_Dataset extract_.
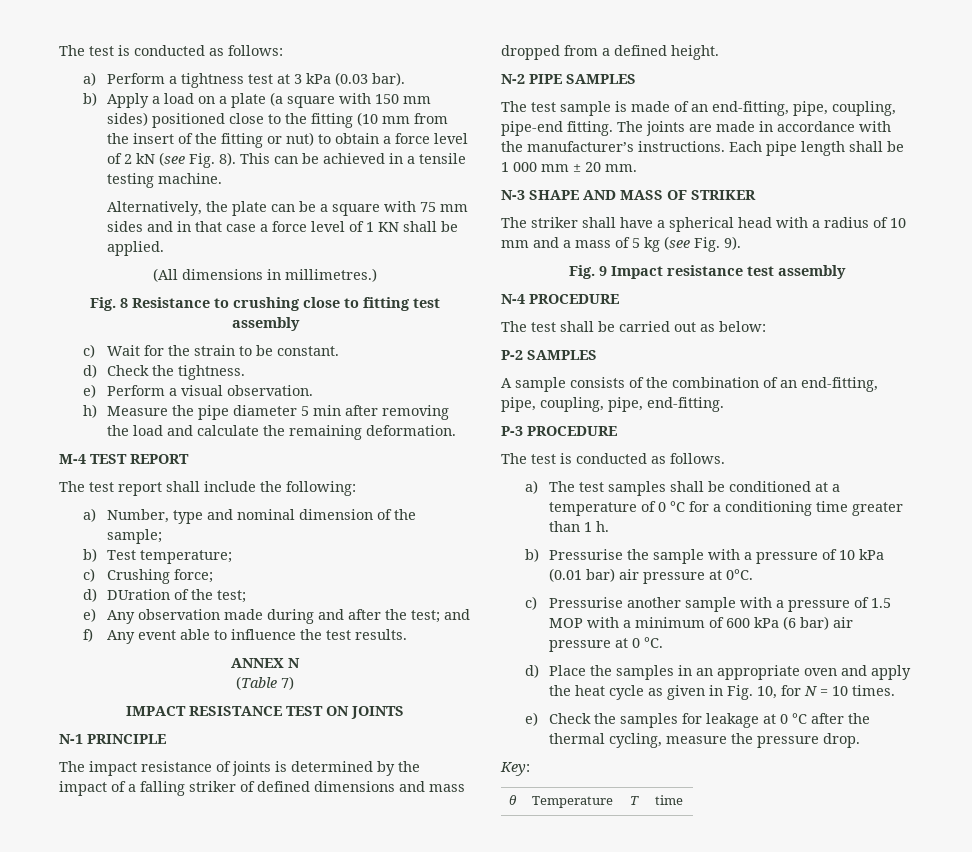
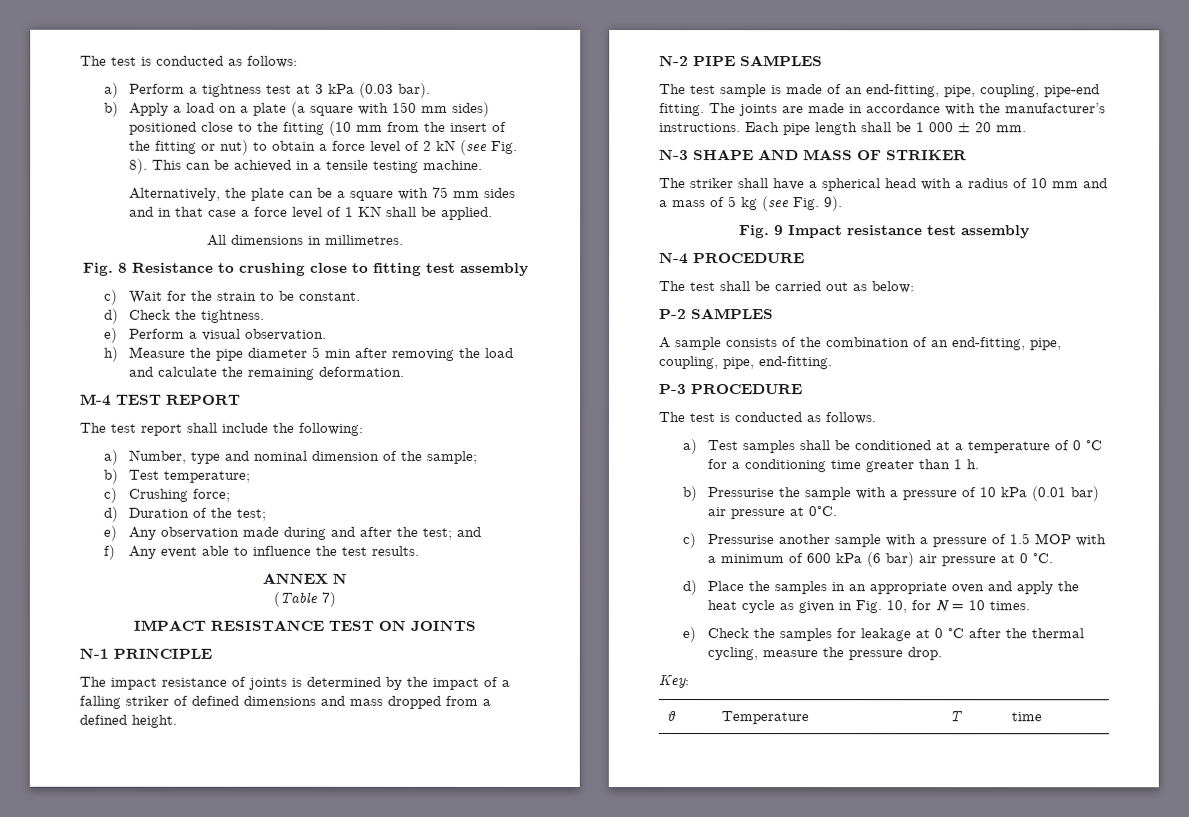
[153,268,178,282] (All -> [207,234,227,246] All
[285,268,377,282] millimetres.) -> [325,234,404,245] millimetres.
[107,589,171,600] DUration -> [127,507,189,518] Duration
[541,164,569,172] mm -> (954, 127) none
[549,481,605,492] The test -> [706,440,738,451] Test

_Problem requirements_. Only one span is to be repeated: the line with "[107,589,171,600] DUration ->" through the final line of the entries above, word for word.

_Task response_.
[107,589,171,600] DUration -> [127,507,189,518] Duration
[541,164,569,172] mm -> (954, 127) none
[549,481,605,492] The test -> [706,440,738,451] Test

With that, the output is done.